**BRIEF:** Please name the enzyme the abstract says was used to produce ALG(47%, 0%GG).

**READING TEXT:**
Elsevier

Carbohydrate Polymers

Volume 67, Issue 4, 19 February 2007, Pages 465-473
Carbohydrate Polymers

Ionic gel formation of a (pseudo)alginate characterised by an alternating MG sequence produced by epimerising mannuronan with AlgE4

https://doi.org/10.1016/j.carbpol.2006.06.020Get rights and content

Abstract

The scope of this paper is the characterization, in terms of viscoelastic and mechanical properties, of ionic gels obtained from solutions of pseudoalginates characterized by a strictly alternating MG sequence (ALG(47%, 0%GG)) in the presence of calcium ions. ALG(47%, 0%GG) was obtained using a recombinantly produced mannuronan C-5 epimerase, named AlgE4 which catalyses the conversion of mannuronic residues into guluronic–mannuronic (GM) blocks. It was established that the kinetics of gelation as well as the mechanical properties and degree of syneresis of the ensuing gels are markedly dependent on both polymer concentration and Ca2+ content.

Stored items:
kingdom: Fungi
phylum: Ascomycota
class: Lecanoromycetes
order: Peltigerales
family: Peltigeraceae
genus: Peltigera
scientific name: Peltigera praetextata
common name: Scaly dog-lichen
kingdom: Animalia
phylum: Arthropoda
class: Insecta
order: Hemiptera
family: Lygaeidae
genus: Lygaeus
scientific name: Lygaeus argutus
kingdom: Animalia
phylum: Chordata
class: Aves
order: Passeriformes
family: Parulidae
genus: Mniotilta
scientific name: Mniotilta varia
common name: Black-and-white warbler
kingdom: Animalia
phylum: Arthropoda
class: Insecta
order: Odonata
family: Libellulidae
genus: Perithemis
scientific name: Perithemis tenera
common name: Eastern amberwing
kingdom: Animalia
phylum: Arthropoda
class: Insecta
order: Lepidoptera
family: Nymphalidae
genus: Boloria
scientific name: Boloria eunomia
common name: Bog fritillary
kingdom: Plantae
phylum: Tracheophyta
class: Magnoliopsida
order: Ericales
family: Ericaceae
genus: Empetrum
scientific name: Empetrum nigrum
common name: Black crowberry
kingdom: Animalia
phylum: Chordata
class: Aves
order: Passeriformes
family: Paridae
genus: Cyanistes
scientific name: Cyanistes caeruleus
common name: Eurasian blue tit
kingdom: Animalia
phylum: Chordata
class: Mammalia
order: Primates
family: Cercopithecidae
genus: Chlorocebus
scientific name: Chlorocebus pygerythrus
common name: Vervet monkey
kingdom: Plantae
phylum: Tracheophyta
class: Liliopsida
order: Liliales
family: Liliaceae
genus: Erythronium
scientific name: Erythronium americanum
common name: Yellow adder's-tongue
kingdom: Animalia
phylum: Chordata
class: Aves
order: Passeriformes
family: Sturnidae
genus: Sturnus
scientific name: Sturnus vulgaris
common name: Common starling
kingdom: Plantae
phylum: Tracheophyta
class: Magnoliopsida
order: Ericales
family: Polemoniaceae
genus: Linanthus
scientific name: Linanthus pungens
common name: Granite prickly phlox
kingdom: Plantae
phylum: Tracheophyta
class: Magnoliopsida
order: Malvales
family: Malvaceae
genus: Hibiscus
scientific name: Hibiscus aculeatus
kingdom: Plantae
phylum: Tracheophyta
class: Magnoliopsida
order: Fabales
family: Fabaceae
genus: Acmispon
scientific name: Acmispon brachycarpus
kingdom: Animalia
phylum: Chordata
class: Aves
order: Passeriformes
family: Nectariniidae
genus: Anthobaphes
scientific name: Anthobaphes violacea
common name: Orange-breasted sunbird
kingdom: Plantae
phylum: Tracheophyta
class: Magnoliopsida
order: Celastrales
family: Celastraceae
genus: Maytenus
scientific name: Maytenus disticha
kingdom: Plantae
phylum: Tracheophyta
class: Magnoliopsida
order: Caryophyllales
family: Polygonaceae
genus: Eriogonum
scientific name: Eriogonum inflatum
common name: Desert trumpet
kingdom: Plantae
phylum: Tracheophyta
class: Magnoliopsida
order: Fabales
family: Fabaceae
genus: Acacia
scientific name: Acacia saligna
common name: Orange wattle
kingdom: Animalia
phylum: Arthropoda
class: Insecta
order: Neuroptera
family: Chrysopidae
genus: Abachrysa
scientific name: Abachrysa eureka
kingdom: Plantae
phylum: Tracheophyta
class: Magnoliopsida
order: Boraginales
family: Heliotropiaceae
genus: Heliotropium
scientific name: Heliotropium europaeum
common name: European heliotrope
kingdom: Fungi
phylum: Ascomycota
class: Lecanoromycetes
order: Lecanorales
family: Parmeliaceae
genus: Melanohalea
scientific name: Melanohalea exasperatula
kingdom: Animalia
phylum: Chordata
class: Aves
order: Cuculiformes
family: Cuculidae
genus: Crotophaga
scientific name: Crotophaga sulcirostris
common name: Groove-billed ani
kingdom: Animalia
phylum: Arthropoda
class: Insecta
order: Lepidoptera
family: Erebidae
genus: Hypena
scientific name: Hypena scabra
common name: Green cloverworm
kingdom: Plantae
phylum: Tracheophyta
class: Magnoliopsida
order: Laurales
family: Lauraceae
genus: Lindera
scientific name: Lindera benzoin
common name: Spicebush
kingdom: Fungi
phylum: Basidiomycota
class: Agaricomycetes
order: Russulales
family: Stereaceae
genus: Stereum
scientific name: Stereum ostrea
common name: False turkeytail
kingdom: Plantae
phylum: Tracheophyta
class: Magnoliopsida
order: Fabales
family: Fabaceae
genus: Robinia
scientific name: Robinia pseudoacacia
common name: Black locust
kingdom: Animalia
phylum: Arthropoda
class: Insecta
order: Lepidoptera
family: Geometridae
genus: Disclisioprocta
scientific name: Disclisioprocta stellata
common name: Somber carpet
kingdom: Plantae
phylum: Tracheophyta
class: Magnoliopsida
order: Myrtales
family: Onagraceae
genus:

**THE ANSWER:** A recombinantly produced mannuronan C-5 epimerase named AlgE4.